# Keaton beach fishing/scalloping 6/19/10



## Hit-n-Miss (Jun 20, 2010)

Started the day of fishing and scalloping with a beautiful sunrsise.  
My wife, son, a friends daughter, and I headed out to fish. We went to doghead and did not catch much. My wife got one 17" trout and the 1st timer(friends daughter) caught her 1st a shark. The kids wanted to get in the water so at 9:30 we got in the water. The scalloping went better than the fishing. Wound up with our limit in a couple of hours. Fun day with the family.


----------



## MudDucker (Jun 20, 2010)

And here I sit on the East Coast not having nearly that much fun.


----------



## Shine Runner (Jun 20, 2010)

Cool pics!  Thanks


----------



## bird_dawg (Jun 20, 2010)

Congrats on the scallops! I hope that I'll be able to go before the oil comes.


----------



## HALOJmpr (Jun 20, 2010)

I was worried with the season opening early that they would be too small or not as many but with the sporadic rain it's better early this year than it was in season last year!!!


----------



## Parker Phoenix (Jun 21, 2010)

bird_dawg said:


> Congrats on the scallops! I hope that I'll be able to go before the oil comes.



Be positive, the oil will miss the Big Bend.....


----------



## bird_dawg (Jun 21, 2010)

I hear you Parker Phoenix! I'm like you and a ton of other folks hoping that the oil will miss that area!


----------



## grouper throat (Jun 21, 2010)

Good for y'all. We got a limit in front of Dekle Beach and I jumped in by the marsh grass and shot a few mullet for dinner. I did notice the beaches weren't nearly as busy as usual due to the oil spill. Normally when we get up in the morning of the scallop opener you can look out the window and boats will be crowded everywhere before 10am- not this year....


----------



## Hit-n-Miss (Jun 21, 2010)

bryant1 said:


> Good for y'all. We got a limit in front of Dekle Beach and I jumped in by the marsh grass and shot a few mullet for dinner.

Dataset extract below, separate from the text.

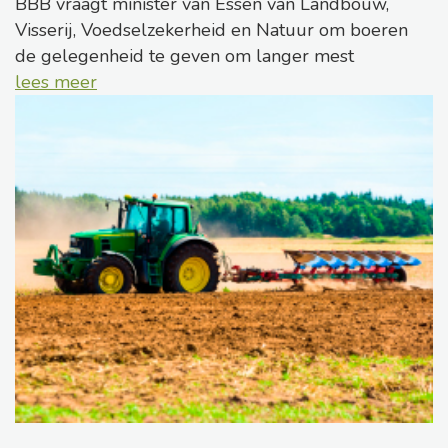
BBB vraagt minister van Essen van Landbouw,
Visserij, Voedselzekerheid en Natuur om boeren
de gelegenheid te geven om langer mest
lees meer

I did notice the beaches weren't nearly as busy as usual due to the oil spill. Normally when we get up in the morning of the scallop opener you can look out the window and boats will be crowded everywhere before 10am- not this year....


 I wondered about that area we went south but scallop where you were as well. What was the size there? We got a 1/2gal yield from our 8 gallons. We spent 2 hours getting our limit. How was it at Dekle? Wish I had a spear gun, I floated over 4 flounder. One was 24" long.


----------



## trkyhntr70 (Jun 21, 2010)

great trip!


----------



## grouper throat (Jun 22, 2010)

Hit-n-Miss said:


> I wondered about that area we went south but scallop where you were as well. What was the size there? We got a 1/2gal yield from our 8 gallons. We spent 2 hours getting our limit. How was it at Dekle? Wish I had a spear gun, I floated over 4 flounder. One was 24" long.



I'm thinking we got between 8-10 gallons (with 5 ppl in the boat) and we split the cleaned scallops so I'm not really sure how much meat we had. The scallops I cleaned had big chunks of meat in them which I was really surprised at for this early in the season. My father in law and I were the only scallopers and we got our limit in a few hours.

If you want to shoot those flounder here's what I would prefer to shoot with a paralyzer tip-http://en.wikipedia.org/wiki/Hawaiian_sling. There's even sites on the net to make your own. 

My pneumatic speargun (made for shooting long distances) will  ruin alot of the meat so these are what I would recommend. I 'm hoping to shoot a few flounder next weekend myself. I love stuffed flounder


----------



## Hit-n-Miss (Jun 22, 2010)

How much is a Hawaiian sling? I made a hand spear but have not used it successfully yet.


----------



## grouper throat (Jun 22, 2010)

Hit-n-Miss said:


> How much is a Hawaiian sling? I made a hand spear but have not used it successfully yet.


 $70-$130 depending on length and the company. There's also pole spears you can use. Google Florida Freedivers and check there if you're interested.


----------